» Assignment
The required lines are those that contain "right"; pull them out of the data and copy them.

________

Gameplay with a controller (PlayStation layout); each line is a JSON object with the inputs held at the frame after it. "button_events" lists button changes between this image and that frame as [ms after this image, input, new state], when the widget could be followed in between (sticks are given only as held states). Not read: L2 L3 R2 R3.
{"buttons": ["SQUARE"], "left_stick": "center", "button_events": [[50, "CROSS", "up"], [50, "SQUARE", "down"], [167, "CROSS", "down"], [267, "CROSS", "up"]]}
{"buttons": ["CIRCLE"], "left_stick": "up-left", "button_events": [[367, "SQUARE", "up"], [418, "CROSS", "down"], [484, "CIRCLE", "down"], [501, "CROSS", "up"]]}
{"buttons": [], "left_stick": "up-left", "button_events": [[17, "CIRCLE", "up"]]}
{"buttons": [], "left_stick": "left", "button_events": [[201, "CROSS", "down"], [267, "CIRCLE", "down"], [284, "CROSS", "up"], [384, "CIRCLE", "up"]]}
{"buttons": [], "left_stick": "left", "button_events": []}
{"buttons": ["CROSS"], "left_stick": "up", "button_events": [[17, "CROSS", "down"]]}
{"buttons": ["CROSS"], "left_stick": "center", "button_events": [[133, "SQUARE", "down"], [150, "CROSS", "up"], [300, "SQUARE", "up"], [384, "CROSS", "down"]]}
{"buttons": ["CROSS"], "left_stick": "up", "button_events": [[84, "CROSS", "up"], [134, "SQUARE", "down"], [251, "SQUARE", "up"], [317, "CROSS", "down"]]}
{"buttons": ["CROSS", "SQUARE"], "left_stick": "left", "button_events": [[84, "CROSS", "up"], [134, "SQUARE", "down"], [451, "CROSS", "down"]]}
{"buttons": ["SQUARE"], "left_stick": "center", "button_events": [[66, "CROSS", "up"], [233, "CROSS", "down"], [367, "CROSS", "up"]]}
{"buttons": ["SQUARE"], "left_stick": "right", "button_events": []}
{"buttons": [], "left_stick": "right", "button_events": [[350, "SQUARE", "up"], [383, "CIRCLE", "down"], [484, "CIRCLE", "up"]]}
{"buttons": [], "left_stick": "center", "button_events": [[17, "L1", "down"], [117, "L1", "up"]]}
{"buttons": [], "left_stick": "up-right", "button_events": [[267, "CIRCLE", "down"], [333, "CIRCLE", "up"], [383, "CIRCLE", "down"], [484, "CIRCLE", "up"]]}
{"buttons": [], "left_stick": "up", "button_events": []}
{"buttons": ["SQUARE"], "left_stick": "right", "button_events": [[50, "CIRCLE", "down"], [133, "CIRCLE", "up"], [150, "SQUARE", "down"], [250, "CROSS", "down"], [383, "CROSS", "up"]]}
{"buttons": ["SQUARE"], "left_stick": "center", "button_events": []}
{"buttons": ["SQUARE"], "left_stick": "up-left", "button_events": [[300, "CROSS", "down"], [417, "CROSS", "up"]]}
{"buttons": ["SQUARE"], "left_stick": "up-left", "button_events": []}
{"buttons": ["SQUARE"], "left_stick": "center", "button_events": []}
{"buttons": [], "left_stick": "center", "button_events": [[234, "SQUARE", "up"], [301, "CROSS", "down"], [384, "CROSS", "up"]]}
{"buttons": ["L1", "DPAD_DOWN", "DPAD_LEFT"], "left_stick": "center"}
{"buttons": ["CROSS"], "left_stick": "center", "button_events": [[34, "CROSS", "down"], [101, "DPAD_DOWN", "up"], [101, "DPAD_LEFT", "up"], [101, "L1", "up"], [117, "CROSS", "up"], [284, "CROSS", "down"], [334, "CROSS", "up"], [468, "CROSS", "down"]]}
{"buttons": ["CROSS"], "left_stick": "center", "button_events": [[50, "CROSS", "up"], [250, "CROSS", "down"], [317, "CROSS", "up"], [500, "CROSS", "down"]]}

________

» Problem solution
{"buttons": ["SQUARE"], "left_stick": "right", "button_events": []}
{"buttons": [], "left_stick": "right", "button_events": [[350, "SQUARE", "up"], [383, "CIRCLE", "down"], [484, "CIRCLE", "up"]]}
{"buttons": [], "left_stick": "up-right", "button_events": [[267, "CIRCLE", "down"], [333, "CIRCLE", "up"], [383, "CIRCLE", "down"], [484, "CIRCLE", "up"]]}
{"buttons": ["SQUARE"], "left_stick": "right", "button_events": [[50, "CIRCLE", "down"], [133, "CIRCLE", "up"], [150, "SQUARE", "down"], [250, "CROSS", "down"], [383, "CROSS", "up"]]}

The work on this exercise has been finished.